— Excerpt provided —
--

[llvm] [symbolizer] Empty string is not an error (PR #92660)

Fri Jun 7 12:48:48 PDT 2024

spavloff wrote:

> > > A simpler proposal: `ECHO` is only supported when not passing `--obj`, in which case it is unambiguous.
> > 
> > Is there a reason why users, who don't pass `--obj`, do not need this facility?
> 
> As I understand it, the functionality is only needed by a tool to detect if llvm-symbolizer has entered interactive mode and is ready to receive input. I believe this is only possible when `--obj` is specified.

If `--obj` is not specified, `llvm-symbolizer` will try reading binary name from input, together with an address. This is a normal use case and users may want check the tool liveness as well. IIRC this is the mode used in compiler-rt tests.

> > > To be treated as a command, the argument must have at least one additional space after the ECHO
> > 
> > It would be a case of secret symbol, invisible but significant.
> 
> I don't think it would be any more than other instances of options that take an empty string as the value. It's certainly not a "secret symbol", given that we'd document such a behavior.

Imagine a user who tries to reveal a problem using logs. The same (visually) commands produce different results. Yes, documenting this behavior must help, but who reads documentation? If possible, simple actions must be implemented with simple, "obvious" commands, that would not require studying documentation.

Empty string is not the best solution. It is also invisible, but it also is obvious. Users expect some harmless reaction on pressing Enter.

> What do we do about `DATA`, `CODE` etc? They'll have just the same set of ambiguity issues as `ECHO`, right?
>

All these commands require an argument, separated by one or more spaces. It cannot be a symbol name, at least `addr2line` drops everything starting from a space. If `CODE` is used without arguments, it is treated as a symbol name, not a command.

`ECHO` does not have arguments, this causes ambiguity.

> To be clear, as I understand it adapting to the `??:0` reply is not the issue: adapting for the stderr printout is the issue - this is more significant than adding a little extra to the input script.

Exactly!

> Just to be clear, my issue with this particular solution is that it special cases an empty string argument, which I'd prefer to avoid. I'm not strongly opposed to it, but would prefer an alternative approach if we can find one that has consensus.

Agree, if we could invent something suitable instead of empty string, it could be a solution.  The only possibility that comes to mind is ECHO with mandatory argument. It does not seem obvious and may be a source of troubles for a user, it they omit the argument, because in this case `llvm-symbolizer` would silently treat it as a symbol name.

> Incompatibility with addr2line is a non issue: there are several other ways in which llvm-symbolizer consumes input/produces output that is not compatible with addr2line. Specifically printing/echoing an empty string (or more correctly, a blank line, i.e. `'\n'` not `''`) is also not a goal, as I understand @pcc's comments, as long as something is printed.

Yes, `llvm-symbolizer` does not need to follow `addr2line` exactly and it does not. It is not a problem. But echoing empty line looks uncomfortable - a user issues invisible command and gets invisible responce. Something visible would be better.

Maybe we could consider this functionality from two viewpoints. First, the reaction on blank line. It cannot represent a symbol, so printing error message on stderr probably is not right. Second, a way to check if `llvm-symbolizer` is working. A special command `ECHO message` could be introduces, that prints the specified message. What about such solution?

https://github.com/llvm/llvm-project/pull/92660

--

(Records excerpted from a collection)
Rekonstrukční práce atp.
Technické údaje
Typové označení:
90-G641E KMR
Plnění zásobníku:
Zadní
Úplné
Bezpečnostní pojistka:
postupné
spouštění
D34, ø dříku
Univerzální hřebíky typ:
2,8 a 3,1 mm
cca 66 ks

--

— Directions —
a: In the llvm-symbolizer discussion, how is `CODE` treated when it is used without arguments?
b: Print every one of the records above, line for line and unchanged.

— Answers to the problems —
a: It is treated as a symbol name, not a command.

b:
Rekonstrukční práce atp.
Technické údaje
Typové označení:
90-G641E KMR
Plnění zásobníku:
Zadní
Úplné
Bezpečnostní pojistka:
postupné
spouštění
D34, ø dříku
Univerzální hřebíky typ:
2,8 a 3,1 mm
cca 66 ks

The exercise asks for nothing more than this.